[Start of Attachment]

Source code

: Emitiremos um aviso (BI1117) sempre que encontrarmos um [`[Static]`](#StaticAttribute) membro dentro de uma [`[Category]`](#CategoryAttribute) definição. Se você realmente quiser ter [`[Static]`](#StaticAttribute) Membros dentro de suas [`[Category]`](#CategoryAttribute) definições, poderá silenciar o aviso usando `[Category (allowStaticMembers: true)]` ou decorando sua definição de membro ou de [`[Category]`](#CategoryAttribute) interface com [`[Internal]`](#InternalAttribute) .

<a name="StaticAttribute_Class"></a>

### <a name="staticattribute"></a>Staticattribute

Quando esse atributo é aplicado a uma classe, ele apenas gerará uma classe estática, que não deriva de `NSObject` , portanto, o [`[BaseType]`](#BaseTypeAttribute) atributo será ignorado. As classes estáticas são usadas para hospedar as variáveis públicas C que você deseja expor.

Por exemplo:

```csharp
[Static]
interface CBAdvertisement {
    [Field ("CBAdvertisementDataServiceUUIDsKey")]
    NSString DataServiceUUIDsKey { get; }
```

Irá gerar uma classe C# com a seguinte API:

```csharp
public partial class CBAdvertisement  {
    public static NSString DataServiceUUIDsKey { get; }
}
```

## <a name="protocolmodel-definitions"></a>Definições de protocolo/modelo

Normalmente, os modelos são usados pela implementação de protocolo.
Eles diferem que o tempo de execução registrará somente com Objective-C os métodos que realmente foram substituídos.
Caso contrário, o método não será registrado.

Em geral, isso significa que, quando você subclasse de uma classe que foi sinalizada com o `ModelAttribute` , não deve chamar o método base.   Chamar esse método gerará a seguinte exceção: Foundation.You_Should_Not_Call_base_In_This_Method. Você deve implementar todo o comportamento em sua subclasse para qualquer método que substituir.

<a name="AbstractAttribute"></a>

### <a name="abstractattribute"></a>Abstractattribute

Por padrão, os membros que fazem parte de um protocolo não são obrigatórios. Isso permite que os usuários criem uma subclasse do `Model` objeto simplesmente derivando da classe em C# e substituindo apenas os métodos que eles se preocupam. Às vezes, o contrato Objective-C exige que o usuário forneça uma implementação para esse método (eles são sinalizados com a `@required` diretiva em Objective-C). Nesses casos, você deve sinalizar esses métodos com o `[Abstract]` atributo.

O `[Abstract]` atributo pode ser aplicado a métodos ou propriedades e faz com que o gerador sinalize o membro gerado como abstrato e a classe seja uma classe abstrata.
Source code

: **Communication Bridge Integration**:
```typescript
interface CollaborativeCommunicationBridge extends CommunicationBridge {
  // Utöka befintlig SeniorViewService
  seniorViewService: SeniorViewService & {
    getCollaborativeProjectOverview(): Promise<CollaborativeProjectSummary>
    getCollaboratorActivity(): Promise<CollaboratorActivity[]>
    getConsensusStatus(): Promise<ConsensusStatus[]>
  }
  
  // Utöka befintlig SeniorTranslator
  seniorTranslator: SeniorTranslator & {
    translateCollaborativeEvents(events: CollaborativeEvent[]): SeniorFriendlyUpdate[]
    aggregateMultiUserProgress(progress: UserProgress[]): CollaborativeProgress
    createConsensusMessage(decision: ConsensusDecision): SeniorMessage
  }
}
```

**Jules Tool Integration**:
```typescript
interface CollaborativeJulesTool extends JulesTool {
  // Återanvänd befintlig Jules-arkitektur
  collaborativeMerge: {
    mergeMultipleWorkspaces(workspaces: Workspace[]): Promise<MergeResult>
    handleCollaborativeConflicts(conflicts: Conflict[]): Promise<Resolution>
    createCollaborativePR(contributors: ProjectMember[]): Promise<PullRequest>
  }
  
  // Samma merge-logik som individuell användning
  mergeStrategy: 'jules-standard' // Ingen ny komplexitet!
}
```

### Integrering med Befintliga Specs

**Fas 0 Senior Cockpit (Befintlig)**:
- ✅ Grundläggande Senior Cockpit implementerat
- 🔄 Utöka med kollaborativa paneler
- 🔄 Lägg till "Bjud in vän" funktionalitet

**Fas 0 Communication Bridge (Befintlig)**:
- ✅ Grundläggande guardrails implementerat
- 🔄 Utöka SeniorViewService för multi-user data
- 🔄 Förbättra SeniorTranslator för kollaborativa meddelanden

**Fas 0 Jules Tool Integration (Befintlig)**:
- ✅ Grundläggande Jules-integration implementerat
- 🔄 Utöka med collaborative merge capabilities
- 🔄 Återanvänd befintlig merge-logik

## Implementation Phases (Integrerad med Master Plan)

[End of Attachment]

From the listing above, extract every line exactly as it stands.

Source code

: Emitiremos um aviso (BI1117) sempre que encontrarmos um [`[Static]`](#StaticAttribute) membro dentro de uma [`[Category]`](#CategoryAttribute) definição. Se você realmente quiser ter [`[Static]`](#StaticAttribute) Membros dentro de suas [`[Category]`](#CategoryAttribute) definições, poderá silenciar o aviso usando `[Category (allowStaticMembers: true)]` ou decorando sua definição de membro ou de [`[Category]`](#CategoryAttribute) interface com [`[Internal]`](#InternalAttribute) .

<a name="StaticAttribute_Class"></a>

### <a name="staticattribute"></a>Staticattribute

Quando esse atributo é aplicado a uma classe, ele apenas gerará uma classe estática, que não deriva de `NSObject` , portanto, o [`[BaseType]`](#BaseTypeAttribute) atributo será ignorado. As classes estáticas são usadas para hospedar as variáveis públicas C que você deseja expor.

Por exemplo:

```csharp
[Static]
interface CBAdvertisement {
    [Field ("CBAdvertisementDataServiceUUIDsKey")]
    NSString DataServiceUUIDsKey { get; }
```

Irá gerar uma classe C# com a seguinte API:

```csharp
public partial class CBAdvertisement  {
    public static NSString DataServiceUUIDsKey { get; }
}
```

## <a name="protocolmodel-definitions"></a>Definições de protocolo/modelo

Normalmente, os modelos são usados pela implementação de protocolo.
Eles diferem que o tempo de execução registrará somente com Objective-C os métodos que realmente foram substituídos.
Caso contrário, o método não será registrado.

Em geral, isso significa que, quando você subclasse de uma classe que foi sinalizada com o `ModelAttribute` , não deve chamar o método base.   Chamar esse método gerará a seguinte exceção: Foundation.You_Should_Not_Call_base_In_This_Method. Você deve implementar todo o comportamento em sua subclasse para qualquer método que substituir.

<a name="AbstractAttribute"></a>

### <a name="abstractattribute"></a>Abstractattribute

Por padrão, os membros que fazem parte de um protocolo não são obrigatórios. Isso permite que os usuários criem uma subclasse do `Model` objeto simplesmente derivando da classe em C# e substituindo apenas os métodos que eles se preocupam. Às vezes, o contrato Objective-C exige que o usuário forneça uma implementação para esse método (eles são sinalizados com a `@required` diretiva em Objective-C). Nesses casos, você deve sinalizar esses métodos com o `[Abstract]` atributo.

O `[Abstract]` atributo pode ser aplicado a métodos ou propriedades e faz com que o gerador sinalize o membro gerado como abstrato e a classe seja uma classe abstrata.
Source code

: **Communication Bridge Integration**:
```typescript
interface CollaborativeCommunicationBridge extends CommunicationBridge {
  // Utöka befintlig SeniorViewService
  seniorViewService: SeniorViewService & {
    getCollaborativeProjectOverview(): Promise<CollaborativeProjectSummary>
    getCollaboratorActivity(): Promise<CollaboratorActivity[]>
    getConsensusStatus(): Promise<ConsensusStatus[]>
  }
  
  // Utöka befintlig SeniorTranslator
  seniorTranslator: SeniorTranslator & {
    translateCollaborativeEvents(events: CollaborativeEvent[]): SeniorFriendlyUpdate[]
    aggregateMultiUserProgress(progress: UserProgress[]): CollaborativeProgress
    createConsensusMessage(decision: ConsensusDecision): SeniorMessage
  }
}
```

**Jules Tool Integration**:
```typescript
interface CollaborativeJulesTool extends JulesTool {
  // Återanvänd befintlig Jules-arkitektur
  collaborativeMerge: {
    mergeMultipleWorkspaces(workspaces: Workspace[]): Promise<MergeResult>
    handleCollaborativeConflicts(conflicts: Conflict[]): Promise<Resolution>
    createCollaborativePR(contributors: ProjectMember[]): Promise<PullRequest>
  }
  
  // Samma merge-logik som individuell användning
  mergeStrategy: 'jules-standard' // Ingen ny komplexitet!
}
```

### Integrering med Befintliga Specs

**Fas 0 Senior Cockpit (Befintlig)**:
- ✅ Grundläggande Senior Cockpit implementerat
- 🔄 Utöka med kollaborativa paneler
- 🔄 Lägg till "Bjud in vän" funktionalitet

**Fas 0 Communication Bridge (Befintlig)**:
- ✅ Grundläggande guardrails implementerat
- 🔄 Utöka SeniorViewService för multi-user data
- 🔄 Förbättra SeniorTranslator för kollaborativa meddelanden

**Fas 0 Jules Tool Integration (Befintlig)**:
- ✅ Grundläggande Jules-integration implementerat
- 🔄 Utöka med collaborative merge capabilities
- 🔄 Återanvänd befintlig merge-logik

## Implementation Phases (Integrerad med Master Plan)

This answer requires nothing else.